ERIC Number: ED191164
Record Type: RIE
Publication Date: 1980-Apr-9
Reference Count: 0
Protecting Private Realities by Managing Public Symbols: Mystifications, Cover-Up, and Martyrdom.
Honesty on the part of administrators about what goes on in schools is not always the best policy. Schools as organizations lack agreement about goals, means, roles of participants, and historical precedents. Nevertheless, most teachers do a good or average job and most educational results are adequate. Therefore the use of "mystification,""cover-up," and "martyrdom" is the best policy. Mystification may take the form of publicly expressed goals, prophecies, or perceptions of the past that hide the great disagreement among school people on these issues. Cover-ups hide the diverse activities going on in schools by simplification or relabeling of instructional activities. Martyrdom (in the form of resigning a position) may be necessary when other tactics no longer work. Educational leadership depends on a sense of optimism based on the knowledge that average teachers and administrators using average techniques and seeking rather conventional goals can produce good results. Therefore, sagacious educational leaders often merely leave well enough alone. Believing in their own "success" is a serious danger for administrators since they have very little control over what goes on in schools. A good administrator is advised to examine the constructive roles of mystification, cover-up, and martyrdom and to be wary of the destructive role of success. (Author/JM)

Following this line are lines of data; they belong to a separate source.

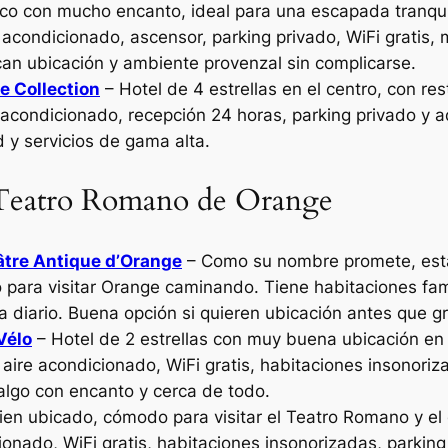
ico con mucho encanto, ideal para una escapada tranqui
e acondicionado, ascensor, parking privado, WiFi gratis,
an ubicación y ambiente provenzal sin complicarse.
e Collection
– Hotel de 4 estrellas en el centro, con res
e acondicionado, recepción 24 horas, parking privado y
y servicios de gama alta.
l Teatro Romano de Orange
éâtre Antique d’Orange
– Como su nombre promete, está
co para visitar Orange caminando. Tiene habitaciones fami
za diario. Buena opción si quieren ubicación antes que g
Vélo
– Hotel de 2 estrellas con muy buena ubicación en e
, aire acondicionado, WiFi gratis, habitaciones insonori
algo con encanto y cerca de todo.
bien ubicado, cómodo para visitar el Teatro Romano y el 
cionado, WiFi gratis, habitaciones insonorizadas, parkin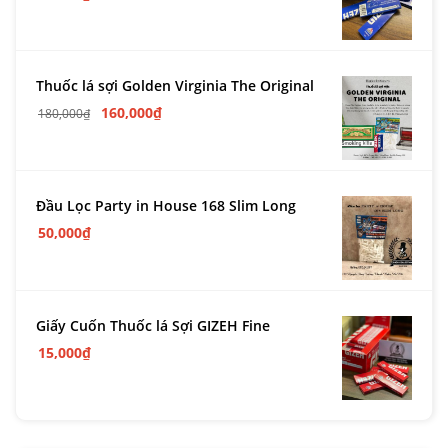
Thuốc lá sợi Golden Virginia The Original
160,000
₫
180,000
₫
Đầu Lọc Party in House 168 Slim Long
50,000
₫
Giấy Cuốn Thuốc lá Sợi GIZEH Fine
15,000
₫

Descriptors: Academic Freedom, Administrator Responsibility, Administrator Role, Conflict, Educational Change, Educational Objectives, Educational Philosophy, Educational Strategies, Organizational Communication, Outcomes of Education, Public Relations, School Community Relationship, School Support, Superintendents, Teachers
Publication Type: Opinion Papers; Speeches/Meeting Papers
Education Level: N/A
Authoring Institution: N/A
Note: Paper presented at the Annual Meeting of the American Educational Research Association (Boston, MA, April 7-11, 1980). Not available in paper copy due to faint and broken print of original document.